*Exercise:* The whole listing should be retyped exactly as it appears.

*Data section:*
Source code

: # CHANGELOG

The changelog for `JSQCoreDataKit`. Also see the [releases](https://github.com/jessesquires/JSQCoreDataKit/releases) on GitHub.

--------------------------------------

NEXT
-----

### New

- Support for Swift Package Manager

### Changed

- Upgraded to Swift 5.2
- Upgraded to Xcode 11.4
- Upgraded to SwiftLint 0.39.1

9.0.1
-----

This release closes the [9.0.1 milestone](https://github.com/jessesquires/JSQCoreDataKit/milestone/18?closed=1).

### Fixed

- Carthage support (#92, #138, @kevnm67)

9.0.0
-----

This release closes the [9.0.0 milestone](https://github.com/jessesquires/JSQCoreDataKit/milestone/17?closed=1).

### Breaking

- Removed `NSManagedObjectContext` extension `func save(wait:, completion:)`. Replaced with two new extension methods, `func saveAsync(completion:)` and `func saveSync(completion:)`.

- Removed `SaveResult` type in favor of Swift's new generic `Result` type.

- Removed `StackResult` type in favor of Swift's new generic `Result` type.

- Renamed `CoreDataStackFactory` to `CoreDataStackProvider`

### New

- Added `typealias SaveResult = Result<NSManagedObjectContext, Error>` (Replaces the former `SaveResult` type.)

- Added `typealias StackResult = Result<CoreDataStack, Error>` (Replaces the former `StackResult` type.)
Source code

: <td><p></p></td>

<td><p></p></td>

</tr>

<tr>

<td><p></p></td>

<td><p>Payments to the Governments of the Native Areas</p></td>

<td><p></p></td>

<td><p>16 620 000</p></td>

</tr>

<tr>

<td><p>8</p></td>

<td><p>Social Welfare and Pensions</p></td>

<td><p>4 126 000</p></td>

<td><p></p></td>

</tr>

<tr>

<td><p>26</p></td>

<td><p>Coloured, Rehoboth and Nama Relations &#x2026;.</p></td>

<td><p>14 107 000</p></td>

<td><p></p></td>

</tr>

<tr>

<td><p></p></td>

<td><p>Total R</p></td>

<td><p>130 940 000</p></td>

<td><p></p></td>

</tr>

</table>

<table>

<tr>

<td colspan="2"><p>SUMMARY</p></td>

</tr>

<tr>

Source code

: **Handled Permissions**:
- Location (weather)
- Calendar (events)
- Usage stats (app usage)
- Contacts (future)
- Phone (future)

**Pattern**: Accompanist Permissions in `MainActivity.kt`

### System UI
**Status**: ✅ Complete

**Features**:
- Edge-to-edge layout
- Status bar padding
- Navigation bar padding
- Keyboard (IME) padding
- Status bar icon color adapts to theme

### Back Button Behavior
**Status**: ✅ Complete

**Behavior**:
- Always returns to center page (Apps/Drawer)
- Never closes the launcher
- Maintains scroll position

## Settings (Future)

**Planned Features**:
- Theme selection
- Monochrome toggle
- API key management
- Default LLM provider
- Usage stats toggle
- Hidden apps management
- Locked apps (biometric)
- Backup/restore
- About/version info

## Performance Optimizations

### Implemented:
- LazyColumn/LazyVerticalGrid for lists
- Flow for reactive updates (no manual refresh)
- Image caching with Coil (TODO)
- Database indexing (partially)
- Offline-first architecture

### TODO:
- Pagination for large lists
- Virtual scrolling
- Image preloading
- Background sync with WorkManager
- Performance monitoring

*Written answer:*
Source code

: # CHANGELOG

The changelog for `JSQCoreDataKit`. Also see the [releases](https://github.com/jessesquires/JSQCoreDataKit/releases) on GitHub.

--------------------------------------

NEXT
-----

### New

- Support for Swift Package Manager

### Changed

- Upgraded to Swift 5.2
- Upgraded to Xcode 11.4
- Upgraded to SwiftLint 0.39.1

9.0.1
-----

This release closes the [9.0.1 milestone](https://github.com/jessesquires/JSQCoreDataKit/milestone/18?closed=1).

### Fixed

- Carthage support (#92, #138, @kevnm67)

9.0.0
-----

This release closes the [9.0.0 milestone](https://github.com/jessesquires/JSQCoreDataKit/milestone/17?closed=1).

### Breaking

- Removed `NSManagedObjectContext` extension `func save(wait:, completion:)`. Replaced with two new extension methods, `func saveAsync(completion:)` and `func saveSync(completion:)`.

- Removed `SaveResult` type in favor of Swift's new generic `Result` type.

- Removed `StackResult` type in favor of Swift's new generic `Result` type.

- Renamed `CoreDataStackFactory` to `CoreDataStackProvider`

### New

- Added `typealias SaveResult = Result<NSManagedObjectContext, Error>` (Replaces the former `SaveResult` type.)

- Added `typealias StackResult = Result<CoreDataStack, Error>` (Replaces the former `StackResult` type.)
Source code

: <td><p></p></td>

<td><p></p></td>

</tr>

<tr>

<td><p></p></td>

<td><p>Payments to the Governments of the Native Areas</p></td>

<td><p></p></td>

<td><p>16 620 000</p></td>

</tr>

<tr>

<td><p>8</p></td>

<td><p>Social Welfare and Pensions</p></td>

<td><p>4 126 000</p></td>

<td><p></p></td>

</tr>

<tr>

<td><p>26</p></td>

<td><p>Coloured, Rehoboth and Nama Relations &#x2026;.</p></td>

<td><p>14 107 000</p></td>

<td><p></p></td>

</tr>

<tr>

<td><p></p></td>

<td><p>Total R</p></td>

<td><p>130 940 000</p></td>

<td><p></p></td>

</tr>

</table>

<table>

<tr>

<td colspan="2"><p>SUMMARY</p></td>

</tr>

<tr>

Source code

: **Handled Permissions**:
- Location (weather)
- Calendar (events)
- Usage stats (app usage)
- Contacts (future)
- Phone (future)

**Pattern**: Accompanist Permissions in `MainActivity.kt`

### System UI
**Status**: ✅ Complete

**Features**:
- Edge-to-edge layout
- Status bar padding
- Navigation bar padding
- Keyboard (IME) padding
- Status bar icon color adapts to theme

### Back Button Behavior
**Status**: ✅ Complete

**Behavior**:
- Always returns to center page (Apps/Drawer)
- Never closes the launcher
- Maintains scroll position

## Settings (Future)

**Planned Features**:
- Theme selection
- Monochrome toggle
- API key management
- Default LLM provider
- Usage stats toggle
- Hidden apps management
- Locked apps (biometric)
- Backup/restore
- About/version info

## Performance Optimizations

### Implemented:
- LazyColumn/LazyVerticalGrid for lists
- Flow for reactive updates (no manual refresh)
- Image caching with Coil (TODO)
- Database indexing (partially)
- Offline-first architecture

### TODO:
- Pagination for large lists
- Virtual scrolling
- Image preloading
- Background sync with WorkManager
- Performance monitoring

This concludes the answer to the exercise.